While ML is blessed with a natural uphill movement, Farley prefers the inverted dramatic look at liberty.
2. Does it look like it got in the way of a paint sprayer?
I am SHOCKED at how many people can’t see the white on ML. Farley has a single point of white on her forehead – a star.

Farley. She also has a very small white snip on her nostril that can be seen in this pic. Every year the star gets a little bigger.
ML has a light spray of grey on her face that looks like a trick of the light in photos, as well as white haired scars down her back from being attacked by a different horse when she was young. Looks like an errant paint sprayer.

Unless you get it at the right angle, you can be tricked into thinking this is just the shine of the hair in the light.
3. Is it running towards you or away from you?
Typical pic of Farley:
Typical pic of ML:
4. Did it finish the mash, lick the pan clean, and glare at you for more?
Piglet, thy name is Farley
PS – Farley “the teenage mom” in the below picture is about the same age as ML is now! (The colt last I heard is doing great and belongs to a vet student who should be out of vet school by now, who has knew him since he was born. )
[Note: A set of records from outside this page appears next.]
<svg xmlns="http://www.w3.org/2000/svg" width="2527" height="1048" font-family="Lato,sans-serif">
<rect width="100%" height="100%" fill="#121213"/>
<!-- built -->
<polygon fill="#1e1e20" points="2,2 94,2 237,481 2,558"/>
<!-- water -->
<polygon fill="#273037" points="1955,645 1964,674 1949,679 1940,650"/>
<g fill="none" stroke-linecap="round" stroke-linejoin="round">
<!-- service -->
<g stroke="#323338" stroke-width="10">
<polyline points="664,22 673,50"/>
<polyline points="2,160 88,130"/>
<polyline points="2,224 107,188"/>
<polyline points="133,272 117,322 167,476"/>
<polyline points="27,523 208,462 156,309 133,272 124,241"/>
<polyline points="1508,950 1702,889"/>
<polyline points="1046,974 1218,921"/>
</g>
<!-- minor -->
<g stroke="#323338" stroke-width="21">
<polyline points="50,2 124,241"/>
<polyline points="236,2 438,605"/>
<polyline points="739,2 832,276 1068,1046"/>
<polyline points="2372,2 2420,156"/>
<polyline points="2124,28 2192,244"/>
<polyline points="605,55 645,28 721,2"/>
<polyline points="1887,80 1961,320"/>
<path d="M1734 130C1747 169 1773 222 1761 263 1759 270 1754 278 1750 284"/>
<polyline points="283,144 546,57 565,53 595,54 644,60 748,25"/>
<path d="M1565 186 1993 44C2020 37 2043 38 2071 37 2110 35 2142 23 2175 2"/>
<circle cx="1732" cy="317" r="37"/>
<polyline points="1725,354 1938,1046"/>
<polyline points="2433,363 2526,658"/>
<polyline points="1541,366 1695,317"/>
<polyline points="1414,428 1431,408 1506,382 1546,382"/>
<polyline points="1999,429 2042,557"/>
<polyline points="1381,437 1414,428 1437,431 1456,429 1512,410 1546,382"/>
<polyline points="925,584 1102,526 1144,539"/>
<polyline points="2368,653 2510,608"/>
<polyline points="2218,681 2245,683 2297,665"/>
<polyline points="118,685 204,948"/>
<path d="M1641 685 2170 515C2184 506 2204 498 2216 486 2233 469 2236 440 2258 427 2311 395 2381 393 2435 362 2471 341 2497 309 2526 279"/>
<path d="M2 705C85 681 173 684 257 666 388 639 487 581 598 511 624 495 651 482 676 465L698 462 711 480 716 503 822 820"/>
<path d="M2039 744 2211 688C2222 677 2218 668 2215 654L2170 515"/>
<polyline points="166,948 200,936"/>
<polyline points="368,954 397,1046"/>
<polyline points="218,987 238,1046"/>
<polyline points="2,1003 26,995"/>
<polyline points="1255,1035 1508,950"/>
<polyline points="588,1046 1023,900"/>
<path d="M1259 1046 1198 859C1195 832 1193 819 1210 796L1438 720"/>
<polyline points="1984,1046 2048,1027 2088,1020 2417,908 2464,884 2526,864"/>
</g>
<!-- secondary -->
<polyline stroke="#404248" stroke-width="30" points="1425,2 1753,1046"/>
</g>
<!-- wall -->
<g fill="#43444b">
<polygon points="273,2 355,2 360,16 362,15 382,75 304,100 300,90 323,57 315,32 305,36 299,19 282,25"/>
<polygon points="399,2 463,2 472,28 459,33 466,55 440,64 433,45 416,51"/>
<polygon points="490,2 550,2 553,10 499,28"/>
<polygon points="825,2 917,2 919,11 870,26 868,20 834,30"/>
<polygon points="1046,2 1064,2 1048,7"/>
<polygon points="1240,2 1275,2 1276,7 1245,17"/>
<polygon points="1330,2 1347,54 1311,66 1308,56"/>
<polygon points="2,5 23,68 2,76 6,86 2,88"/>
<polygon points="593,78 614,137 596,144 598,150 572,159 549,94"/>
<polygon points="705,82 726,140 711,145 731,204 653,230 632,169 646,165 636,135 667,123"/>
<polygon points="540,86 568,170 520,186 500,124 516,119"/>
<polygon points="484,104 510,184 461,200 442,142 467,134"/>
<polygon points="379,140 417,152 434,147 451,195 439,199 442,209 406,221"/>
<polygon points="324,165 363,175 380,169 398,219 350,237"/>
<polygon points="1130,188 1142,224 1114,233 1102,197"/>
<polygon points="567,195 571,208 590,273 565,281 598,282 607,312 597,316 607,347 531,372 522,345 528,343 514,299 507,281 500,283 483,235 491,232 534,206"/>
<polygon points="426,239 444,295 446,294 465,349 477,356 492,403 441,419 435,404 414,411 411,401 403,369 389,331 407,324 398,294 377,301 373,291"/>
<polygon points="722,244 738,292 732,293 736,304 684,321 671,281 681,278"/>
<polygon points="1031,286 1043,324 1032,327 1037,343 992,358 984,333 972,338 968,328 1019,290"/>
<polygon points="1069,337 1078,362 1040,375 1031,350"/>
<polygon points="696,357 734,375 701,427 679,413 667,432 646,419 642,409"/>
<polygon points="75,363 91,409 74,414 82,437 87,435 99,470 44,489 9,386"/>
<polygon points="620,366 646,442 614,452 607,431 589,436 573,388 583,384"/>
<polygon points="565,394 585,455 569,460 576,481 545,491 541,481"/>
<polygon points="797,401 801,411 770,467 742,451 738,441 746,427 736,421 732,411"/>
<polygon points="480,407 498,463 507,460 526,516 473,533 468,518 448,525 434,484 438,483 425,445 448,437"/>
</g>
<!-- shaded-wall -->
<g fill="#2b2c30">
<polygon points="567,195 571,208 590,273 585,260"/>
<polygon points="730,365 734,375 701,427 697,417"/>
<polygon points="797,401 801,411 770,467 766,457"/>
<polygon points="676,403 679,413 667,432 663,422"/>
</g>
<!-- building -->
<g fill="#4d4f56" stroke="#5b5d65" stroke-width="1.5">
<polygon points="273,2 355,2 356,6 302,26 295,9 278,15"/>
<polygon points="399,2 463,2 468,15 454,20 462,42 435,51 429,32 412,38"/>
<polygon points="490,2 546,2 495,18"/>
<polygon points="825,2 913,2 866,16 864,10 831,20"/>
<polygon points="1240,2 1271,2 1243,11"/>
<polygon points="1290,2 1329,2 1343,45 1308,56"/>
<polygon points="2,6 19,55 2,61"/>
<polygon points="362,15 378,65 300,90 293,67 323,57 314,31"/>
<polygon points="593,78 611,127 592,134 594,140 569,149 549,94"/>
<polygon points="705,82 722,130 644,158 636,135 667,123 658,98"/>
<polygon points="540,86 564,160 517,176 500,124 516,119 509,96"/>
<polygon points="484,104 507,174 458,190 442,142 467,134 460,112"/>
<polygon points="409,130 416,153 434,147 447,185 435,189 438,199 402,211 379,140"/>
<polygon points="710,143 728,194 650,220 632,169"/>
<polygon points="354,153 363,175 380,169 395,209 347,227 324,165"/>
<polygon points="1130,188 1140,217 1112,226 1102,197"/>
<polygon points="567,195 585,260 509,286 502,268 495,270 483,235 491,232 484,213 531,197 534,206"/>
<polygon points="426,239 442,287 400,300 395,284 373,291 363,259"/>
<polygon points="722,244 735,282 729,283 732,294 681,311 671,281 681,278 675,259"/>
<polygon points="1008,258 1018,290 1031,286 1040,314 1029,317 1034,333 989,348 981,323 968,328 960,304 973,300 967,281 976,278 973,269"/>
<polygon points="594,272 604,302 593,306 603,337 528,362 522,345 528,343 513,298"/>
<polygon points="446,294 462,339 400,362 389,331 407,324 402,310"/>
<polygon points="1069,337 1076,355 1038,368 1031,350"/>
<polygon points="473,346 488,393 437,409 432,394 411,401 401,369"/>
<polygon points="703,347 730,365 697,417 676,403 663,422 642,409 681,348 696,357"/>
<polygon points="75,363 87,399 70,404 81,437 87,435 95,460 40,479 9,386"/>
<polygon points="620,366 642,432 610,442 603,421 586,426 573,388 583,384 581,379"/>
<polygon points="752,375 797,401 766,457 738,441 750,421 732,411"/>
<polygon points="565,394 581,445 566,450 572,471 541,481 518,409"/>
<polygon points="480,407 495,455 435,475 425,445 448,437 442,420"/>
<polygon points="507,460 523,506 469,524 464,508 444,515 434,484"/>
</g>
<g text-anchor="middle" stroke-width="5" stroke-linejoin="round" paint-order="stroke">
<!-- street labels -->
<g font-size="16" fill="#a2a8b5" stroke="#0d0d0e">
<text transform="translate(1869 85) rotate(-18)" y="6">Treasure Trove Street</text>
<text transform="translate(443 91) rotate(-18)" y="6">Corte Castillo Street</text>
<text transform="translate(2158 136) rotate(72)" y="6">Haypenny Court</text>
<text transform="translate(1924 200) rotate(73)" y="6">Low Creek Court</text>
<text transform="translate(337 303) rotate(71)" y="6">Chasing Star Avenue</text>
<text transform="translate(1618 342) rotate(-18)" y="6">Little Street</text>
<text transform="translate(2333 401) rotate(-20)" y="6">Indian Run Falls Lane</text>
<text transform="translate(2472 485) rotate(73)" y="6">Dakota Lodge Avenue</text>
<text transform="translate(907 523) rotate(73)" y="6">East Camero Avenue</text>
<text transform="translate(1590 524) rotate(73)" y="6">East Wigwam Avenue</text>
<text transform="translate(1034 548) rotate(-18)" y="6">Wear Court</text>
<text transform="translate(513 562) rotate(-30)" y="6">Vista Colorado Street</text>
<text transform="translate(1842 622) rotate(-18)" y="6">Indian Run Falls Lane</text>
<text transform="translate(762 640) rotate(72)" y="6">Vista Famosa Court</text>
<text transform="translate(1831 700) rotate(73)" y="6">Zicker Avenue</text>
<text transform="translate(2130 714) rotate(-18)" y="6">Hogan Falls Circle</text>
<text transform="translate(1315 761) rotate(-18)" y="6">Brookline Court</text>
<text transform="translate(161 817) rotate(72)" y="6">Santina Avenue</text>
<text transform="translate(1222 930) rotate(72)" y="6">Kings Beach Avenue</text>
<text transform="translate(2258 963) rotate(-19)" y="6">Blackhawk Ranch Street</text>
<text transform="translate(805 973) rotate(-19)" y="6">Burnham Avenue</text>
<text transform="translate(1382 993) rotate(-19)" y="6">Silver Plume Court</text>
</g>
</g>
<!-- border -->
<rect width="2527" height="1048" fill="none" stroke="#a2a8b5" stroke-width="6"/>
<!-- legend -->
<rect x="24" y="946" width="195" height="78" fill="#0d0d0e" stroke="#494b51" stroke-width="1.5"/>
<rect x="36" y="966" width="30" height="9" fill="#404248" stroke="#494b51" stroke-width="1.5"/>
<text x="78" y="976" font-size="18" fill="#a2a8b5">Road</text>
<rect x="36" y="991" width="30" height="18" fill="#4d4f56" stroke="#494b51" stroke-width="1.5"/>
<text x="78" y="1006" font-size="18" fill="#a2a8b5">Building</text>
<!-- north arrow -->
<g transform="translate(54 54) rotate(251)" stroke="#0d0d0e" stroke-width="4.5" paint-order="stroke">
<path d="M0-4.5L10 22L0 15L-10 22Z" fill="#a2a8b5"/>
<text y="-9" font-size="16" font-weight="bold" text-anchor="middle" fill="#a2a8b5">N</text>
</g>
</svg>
Farley is 5 or 6 here. Ironically Farley’s colt’s Dad is the same line as ML’s mom…..So I’m not sure who is more closely related, Farley and ML, or ML and Farley’s colt.
If that fatty pony up top went on to be an awesome endurance horse, there’s hope for the second one right????
Fun comparing, isn’t it? Joe was the first horse I ever bought: all the others were my dad’s pick or sort of – happened along. I love Joe to bits and he has been a stellar performer but I look at him now and think “What was I THINKING??”. Feet too small for his body, upright pasterns, upright hind legs… I think his half brother, bought with the benefit of what I have learned from Joe, will be even better.
I think genetics, epigenetics, and seeing what you get in real life is FACINATING. Farley is the only horse I’ve ever “bought on purpose” so I can’t take too much credit for ML. LOL. I basically said yes to ML before she even sent me pics. I think I probably would have passed on ML if Ihad been looking at her as a “for sale and I’m buying” horse because she was so light boned and had smaller feet than what I was used to. THANK GOD I DIDN’T. Sometimes I think the way things work out is for the best.
From what I see on FB it looks like Joe’s half brother continues to be a stellar citizen?